Each person has a very individual microbiome of intestinal and skin microbes. Apparently, each city is also a special ecosystem in which a unique species spectrum of bacteria, viruses and other microbes develops, as an international team of researchers reports in the journal Cell. This urban microbiome consists on the one hand of a proportion of fewer bacterial species common to all cities studied worldwide, but on the other hand it is supplemented by additional species of microbes, which are different for each city. Ongoing information on how the species spectrum of microbes in a city changes over time could provide early information about infection risks and impending epidemics, according to the authors.
“With the help of your shoes, I could tell you with about 90 percent certainty which city you’re from,” says Christopher Mason of Weill Cornell Medical College in New York, the head of the research project. “Each city has its own ‘molecular echo’ of the microbes typical of it.” Therefore, monitoring of urban microbiomes could not only be of medical and epidemiological importance, but also serve forensic investigations.
For their study, the researchers selected 60 major cities in Europe, North and South America, East Asia, Africa, Australia and Oceania. These included New York, Brisbane, Hong Kong, Tokyo, Kuala Lumpur, Hanoi, Vienna, Oslo and Berlin. At three different times between 2015 and 2017, a total of 4728 smear samples from buses and trains, seats, benches, railings, turnstiles and ticket sales outlets were collected. Using DNA analyses, the scientists identified 4246 known microbial species as well as 748 previously unknown species of bacteria and several thousand unknown virus species.
A group of 31 bacterial species, including staphylococci, pseudomonads and micrococci, was detectable in 97 percent of the samples of all cities. The list of these bacteria differed from the species spectra characteristic of soil bacteria and bacteria of the human body. The most commonly found bacterium in all cities was Cutibacterium acnes (former name: Propionibacterium acnes), a normal skin bacterium, which is also involved in the development of acne. Among the urban microbes were also species of Streptococcus, Klebsiella, Enterobacter and others that are medically relevant as potential infectious agents.

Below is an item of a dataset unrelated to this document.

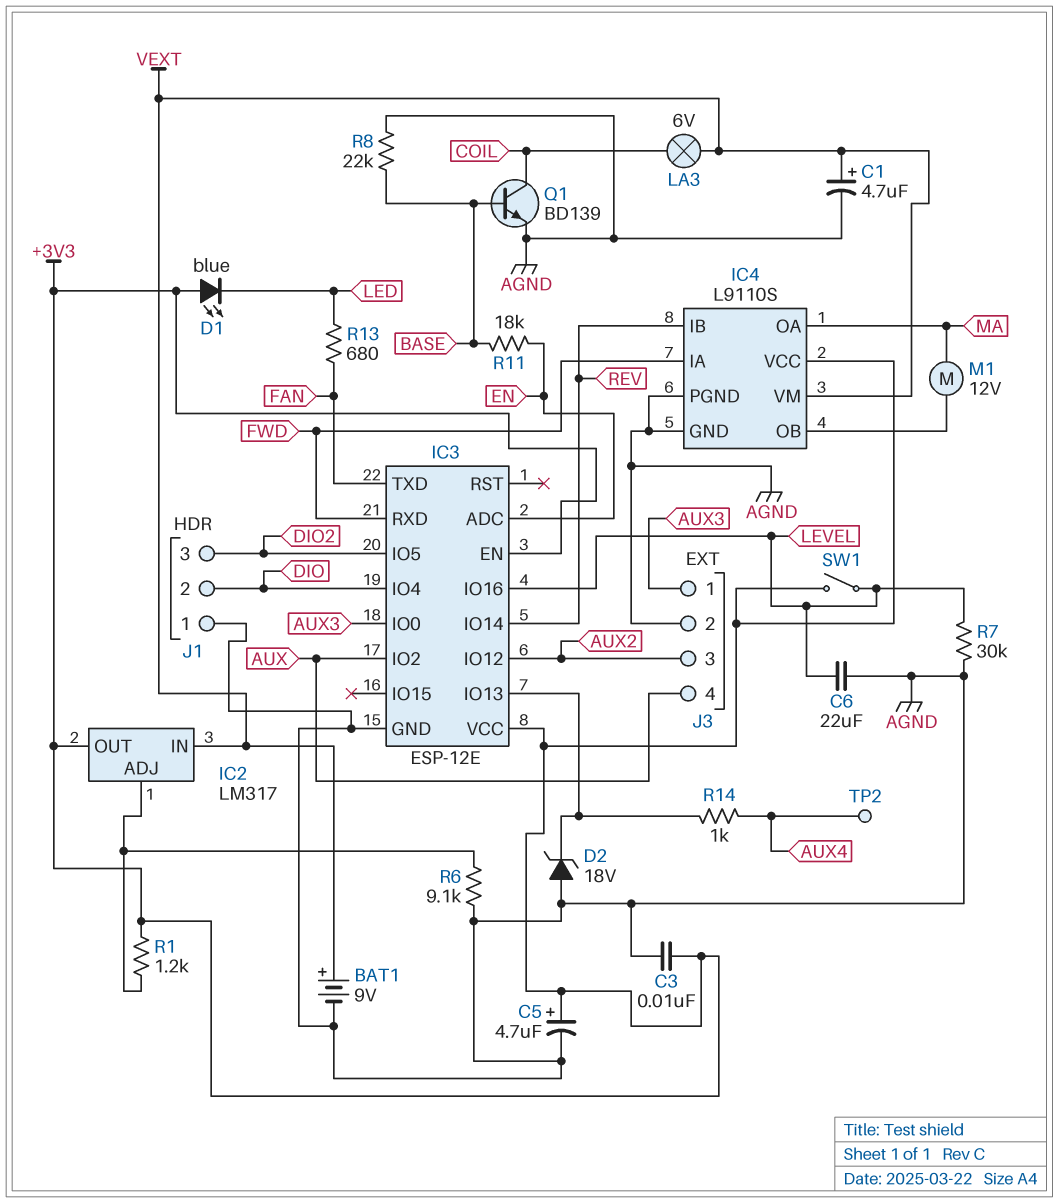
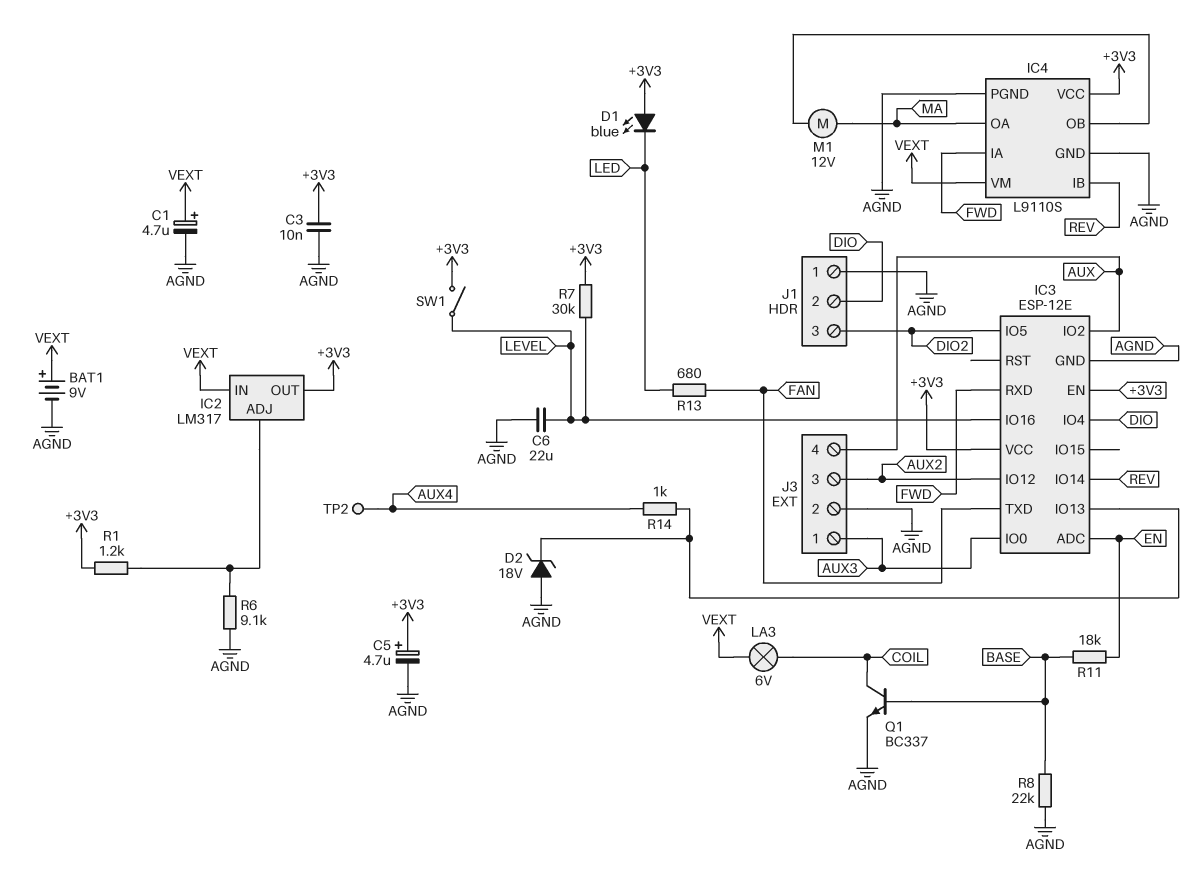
Q1: NPN BD139 (B BASE, C COIL, E AGND) -> NPN BC337 (B BASE, C COIL, E AGND)
R7: 30k (AGND, LEVEL) -> 30k (+3V3, LEVEL)

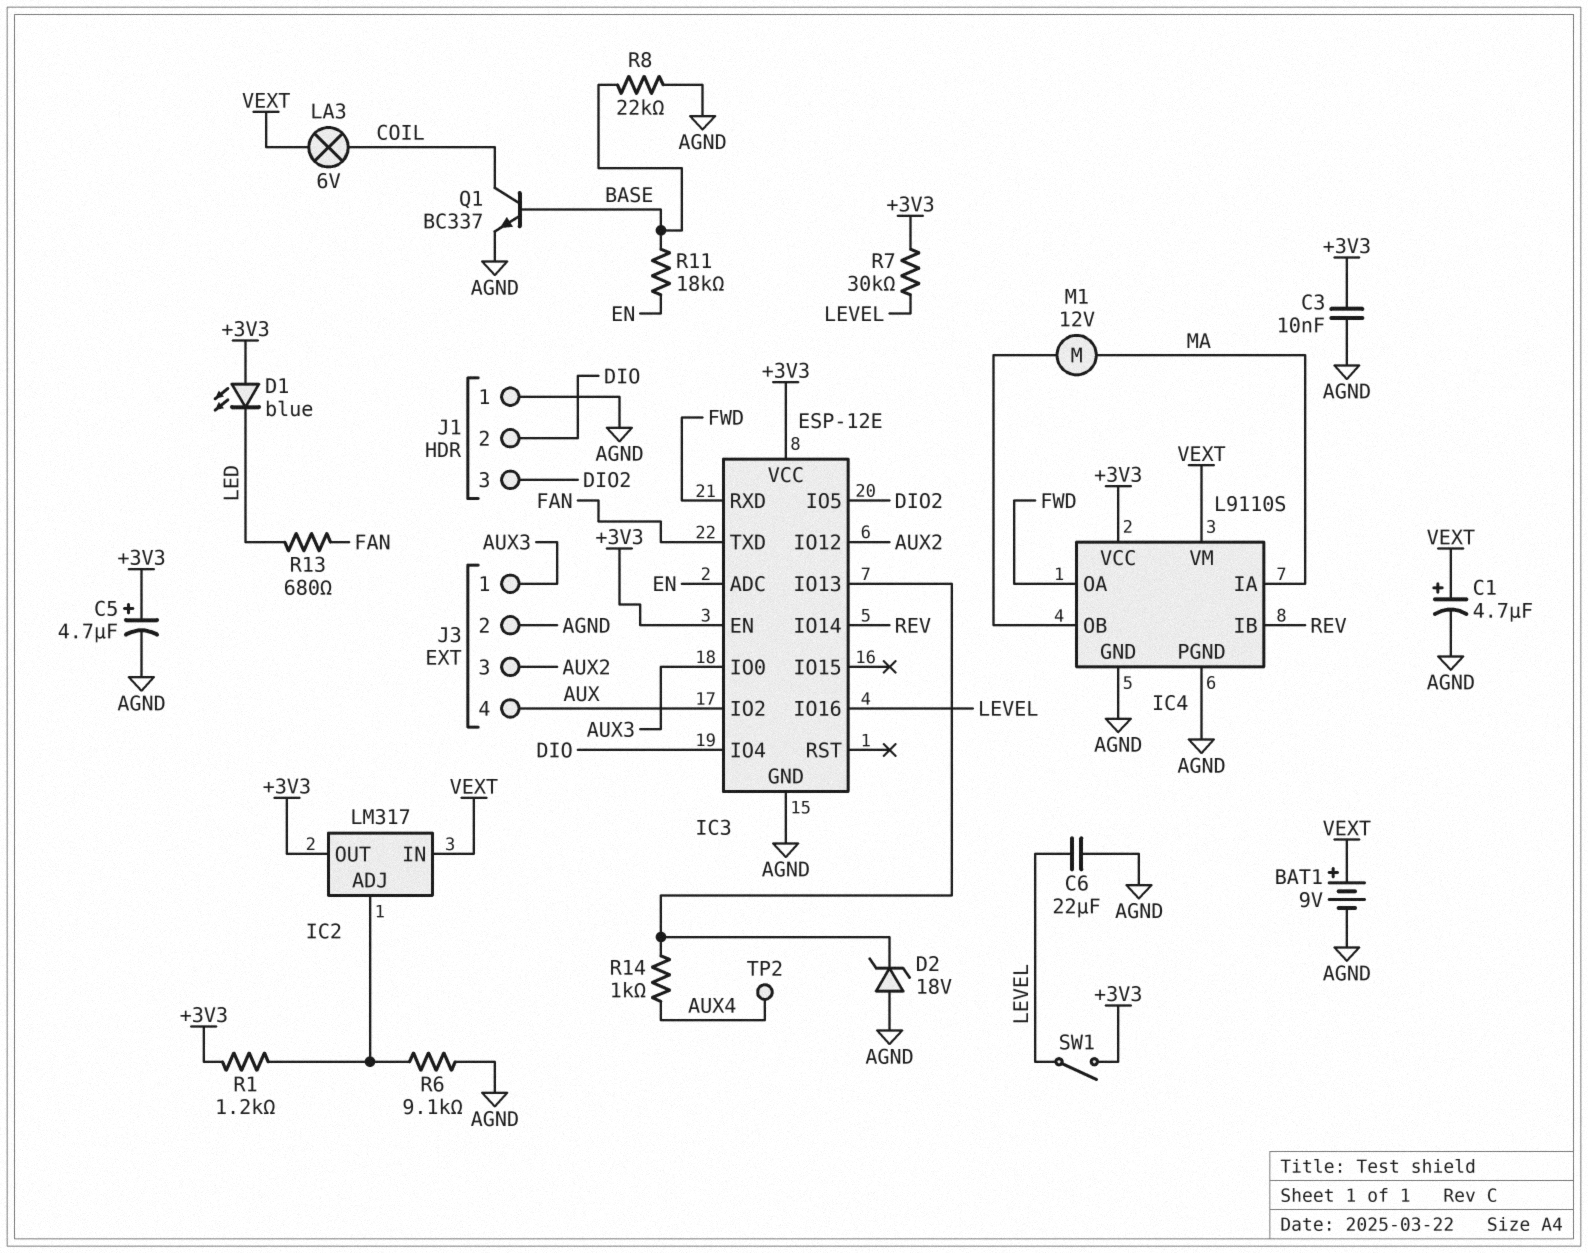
IC4 pin IA: FWD -> MA
IC4 pin OA: MA -> FWD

The researchers also examined the bacterial DNA for genes that make the microbes resistant to antibiotics. The frequency with which such resistance genes were detected varied greatly between cities. Which factors are responsible for these differences and for the different germ spectra of the cities has not yet been investigated. The microbiome of a city, which is detected at regular intervals, could help to detect outbreaks of infections and a proliferation of resistant pathogens at an early stage and to quickly take protective measures.